• **Objetivo**:
Dê continuidade ao texto a seguir, sobre a proteção da terra indígena Yanomami, começando logo após a última frase apresentada.

Acreditamos que a responsabilidade pela coordenação das ações dentro da terra indígena Yanomami é da Superintendência da Fundação Nacional do Índio em Roraima (FUNAI/RR), coordenada pela Marizete Macuxi. Errado. As ações são de responsabilidade da Frente de proteção EtnoAmbiental Yanomami e Ye’kuana que se reporta diretamente a diretoria de proteção territorial da Funai, na Presidência do órgão, responsável pelo monitoramento das áreas habitadas por indígenas isolados e de recente contato, onde se inclui os povos da TI Yanomami.
O desmonte das políticas públicas para os indígenas, especialmente em relação ao processo de proteção e acesso aos serviços públicos, foi uma constante desde o ano de 2016, ampliando-se durante o mandato de 2019 e 2022, quando o presidente da república foi signatário da premissa de que os indígenas atrapalham o “desenvolvimento”. Povos de recente contato e isolados são os mais penalizados neste processo, pois sua condição sociocultural impõe ações rápidas do Estado, a fim de proteger sua existência como povo das ações antrópicas impostas pela sociedade, especialmente cito a grilagem de terras, o desmatamento e o garimpo.
Em Roraima, algumas regiões da TI Yanomami são mais impactadas do que outras, apesar da onda garimpeira incentivada ou negligenciada por instituições públicas e privadas ter ocorrido de forma generalizada. Porém, não temos apenas o garimpo como problema a ser enfrentado pela atual gestão do governo federal, a ausência de um programa educacional, as dificuldades na oferta de serviços de saúde e o escutar das lideranças, as quais são protagonistas de seus destinos de forma homogênea no território, são caminhos difíceis mais que precisam ser enfrentados com ações endógenas às comunidades indígenas.

• **Material fornecido**:

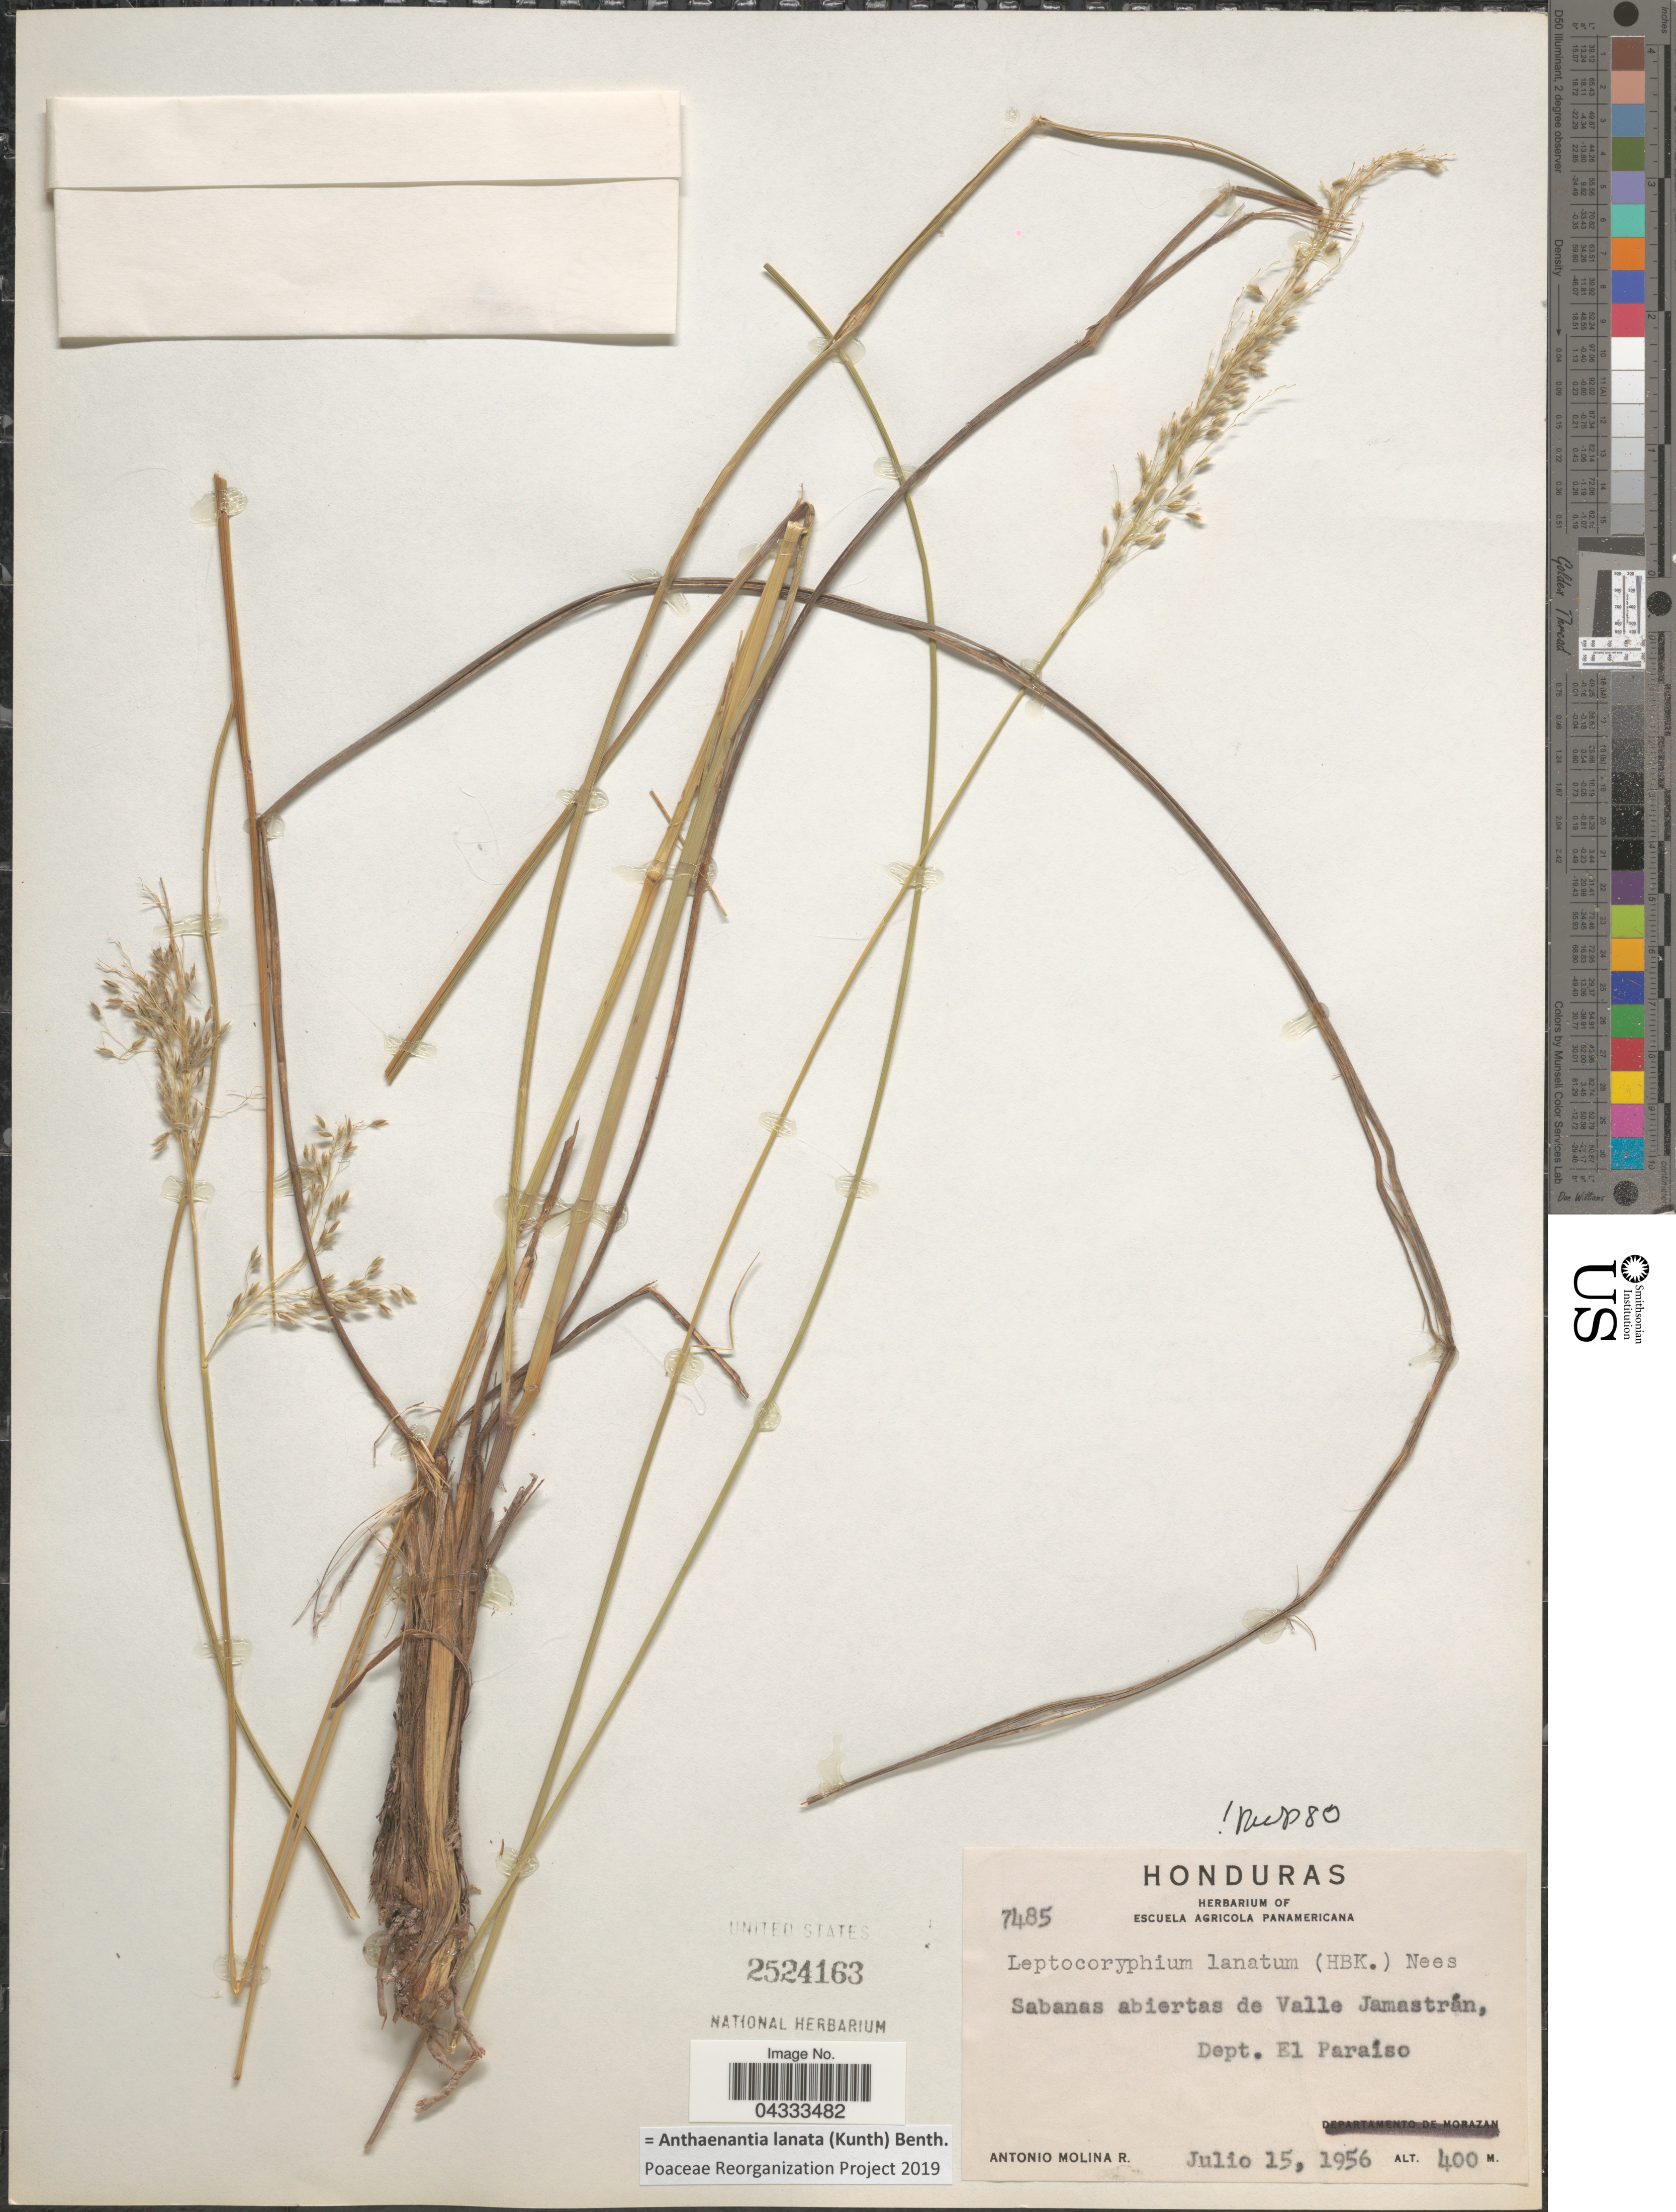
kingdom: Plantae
---
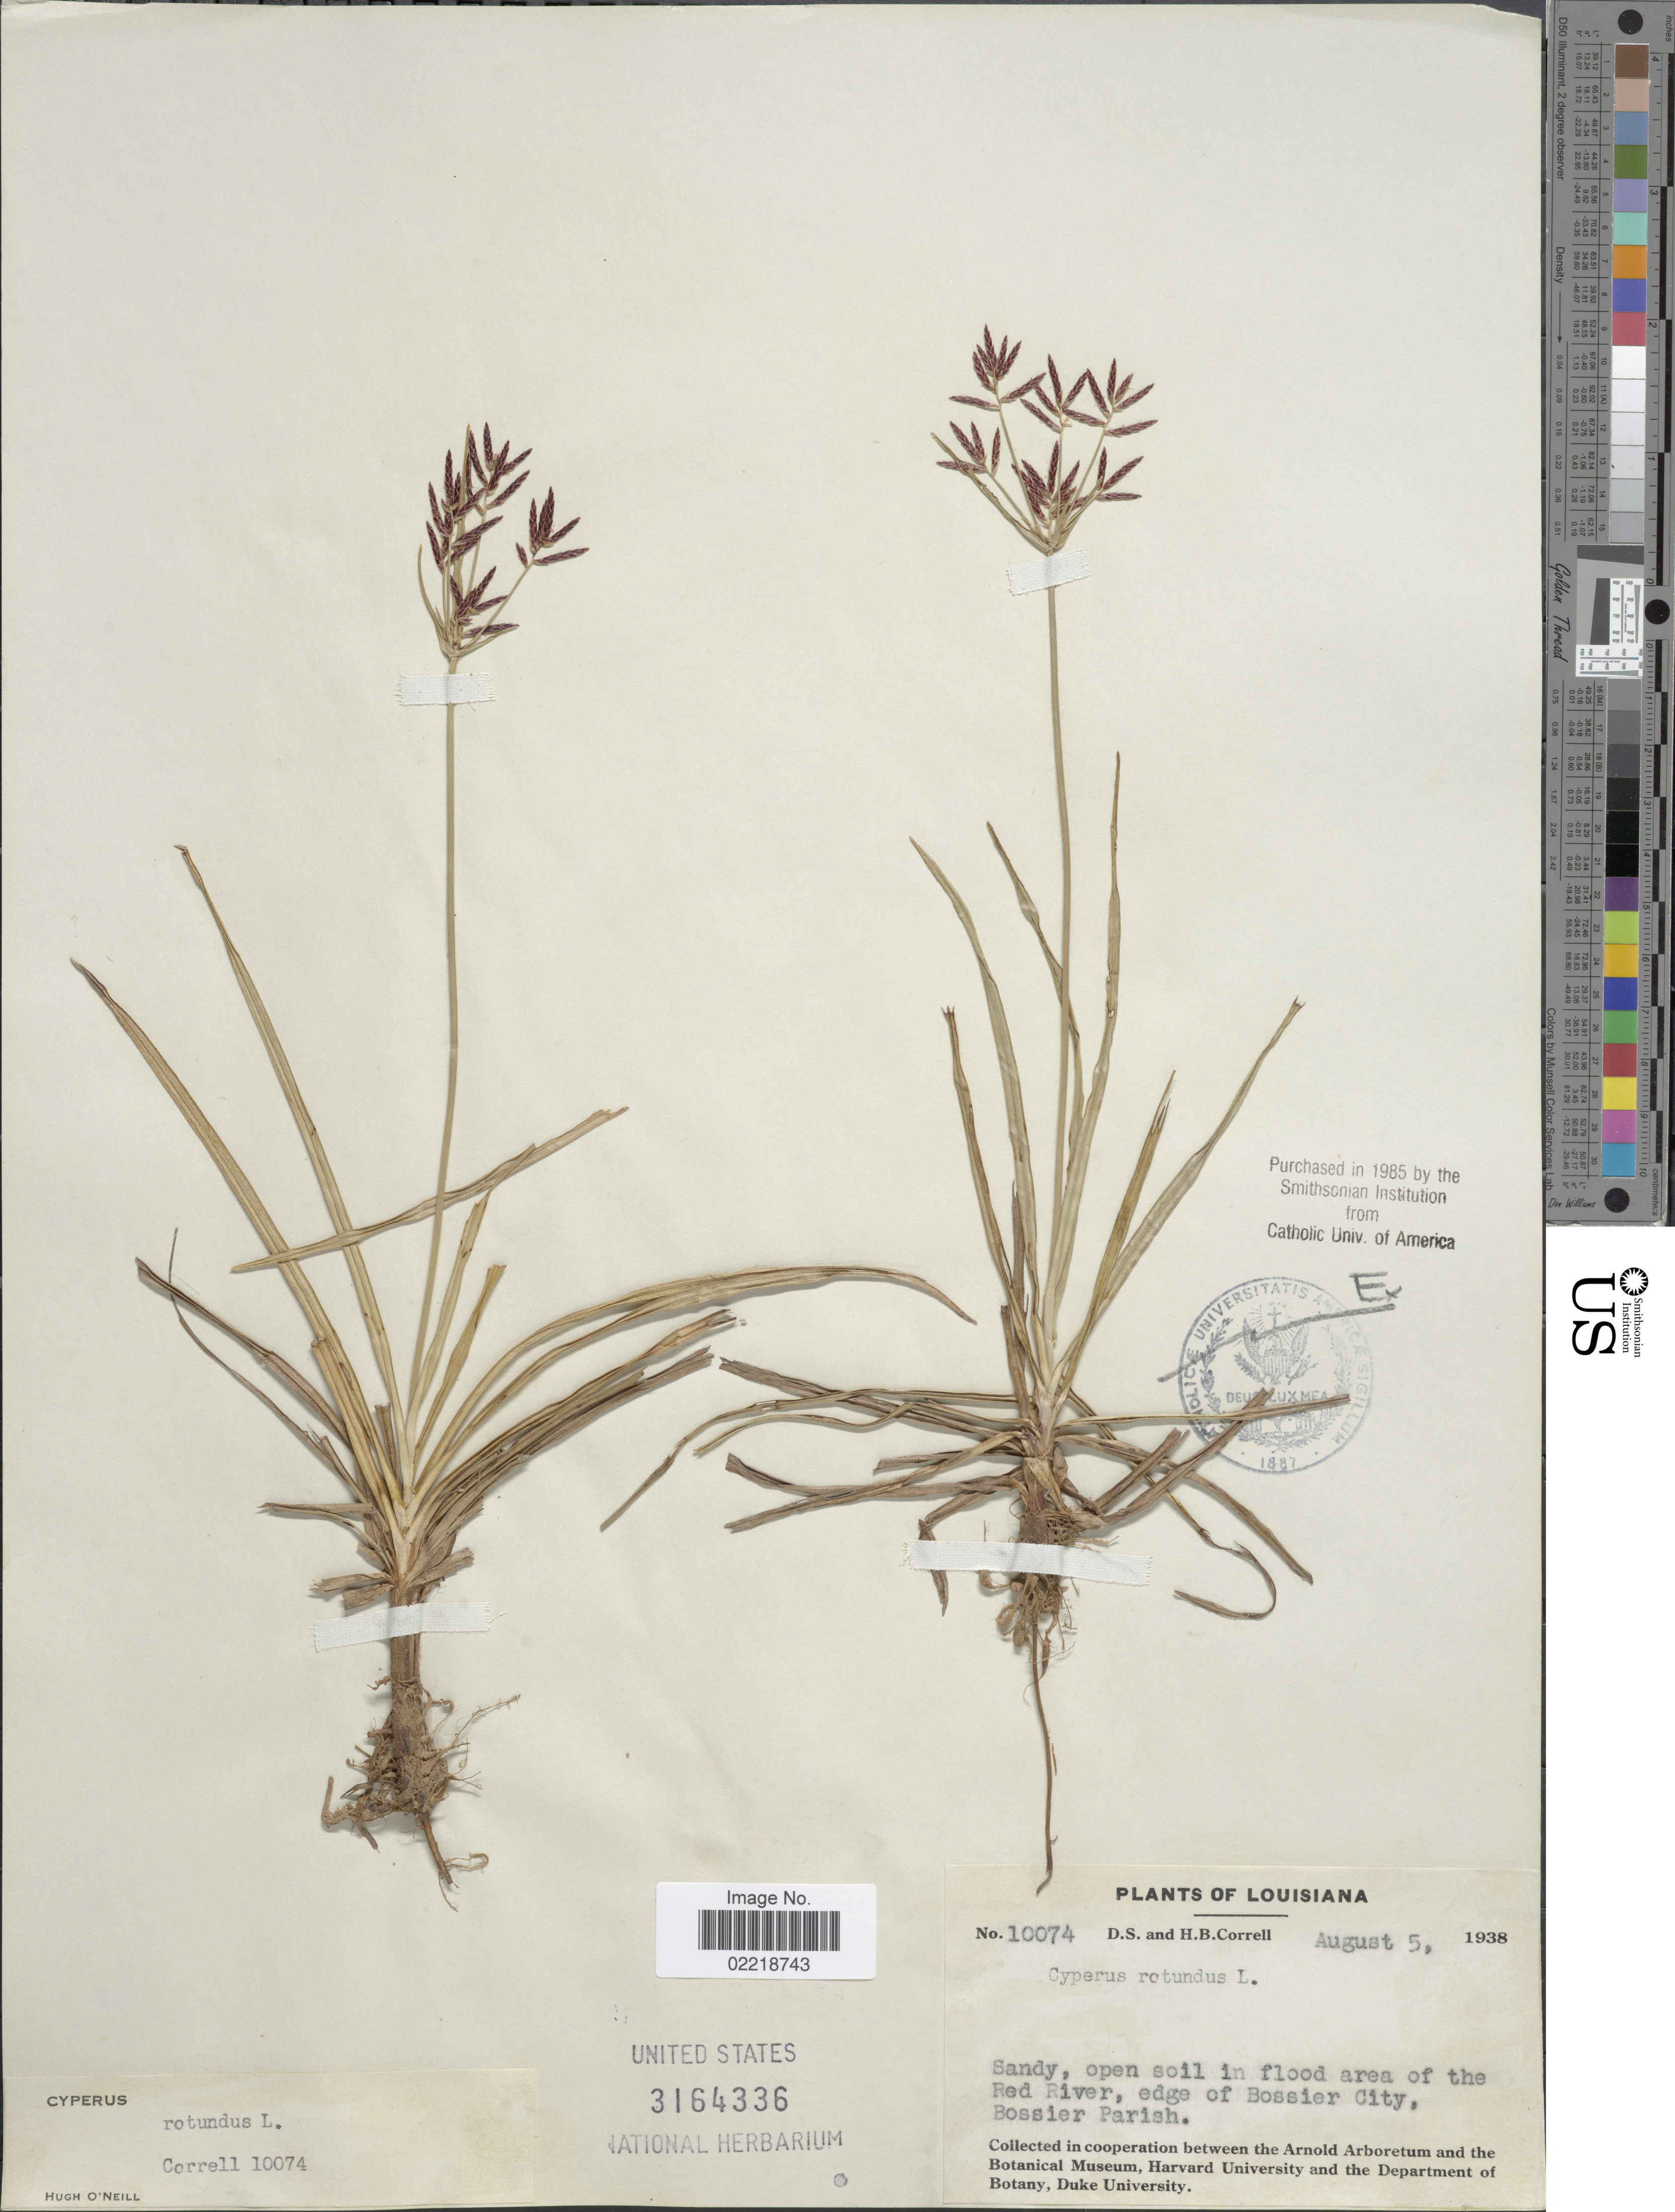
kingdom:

• **Resultado da tarefa**:
Felizmente a retomada do cuidado parece ser uma retórica importante, pois no mínimo recebemos de bom grado a preocupação do governo federal em relação as comunidades indígenas, apesar da pressão do congresso para que o garimpo, o gado, o aproveitamento florestal e os grãos passem a ser uma realidade dentro das terras indígenas. Mas, como caminhar em uma conjuntura onde muitos agentes e instituições públicas mantém a lógica de aproveitamento privado das áreas? Responder essa questão fundamental ao processo de proteção social que necessitamos.
Em 1988, o povo brasileiro deu um passo significativo quando no processo de aprovação da constituição brasileira colheu mais de 1 milhão de assinaturas pela aprovação do artigo 231 que reconhece o direito tradicional dos povos indígenas a sua cultura e seu território. A defesa da proposta, no plenário do congresso nacional, coube ao hoje imortal Ailton Krenak. Nestes 35 anos, no entanto, vemos o Estado brasileiro inerte quanto a expansão de um modelo predador da existência destes povos, ou mesmo, signatário de proposições que afrontam os encaminhamentos do século passado, por meio da lei 14.701/2023.
Trago esse olhar por necessidade de fundamentar que o processo de cuidado aos Yanomami que moram no sudeste da terra indígena necessita de ações concretas do Estado. Mas, como fazer os enfrentamentos necessários quando o principal cargo de gerenciamento dessas ações continua exercido, em Roraima, por uma servidora pública indicada durante o governo Bolsonaro? Por mais comprometimento profissional que se tenha é necessário compreender que o exercício de cargo comissionado em um governo que defendia o garimpo na TI Yanomami, compromete o efetivo compromisso indigenista da pessoa. Por isso vemos o que vemos, apesar dos esforços institucionais existentes.
Especialmente é necessário olhar para deterioração social e cultural vivenciada pelos Yanomami da região do Catrimani e Ajarani. Esses grupos populacionais são impactados pelas ações do Estado desde início da década de 1970, projetos públicos de infraestrutura como a BR 210 e privados como o garimpo e a criação de gado foram atividades que impactaram a vida dessas pessoas. Os mais velhos de hoje, são as crianças de ontem, os quais precisam de ações concretas, especialmente na educação, projeto abandonado pelos governos anteriores, e ainda, sem força na atual gestão. Entregar a educação de povos de recente contato a um governo do naipe de Denarium é promover a cultura da exploração mineral e expansão da fronteira agrícola.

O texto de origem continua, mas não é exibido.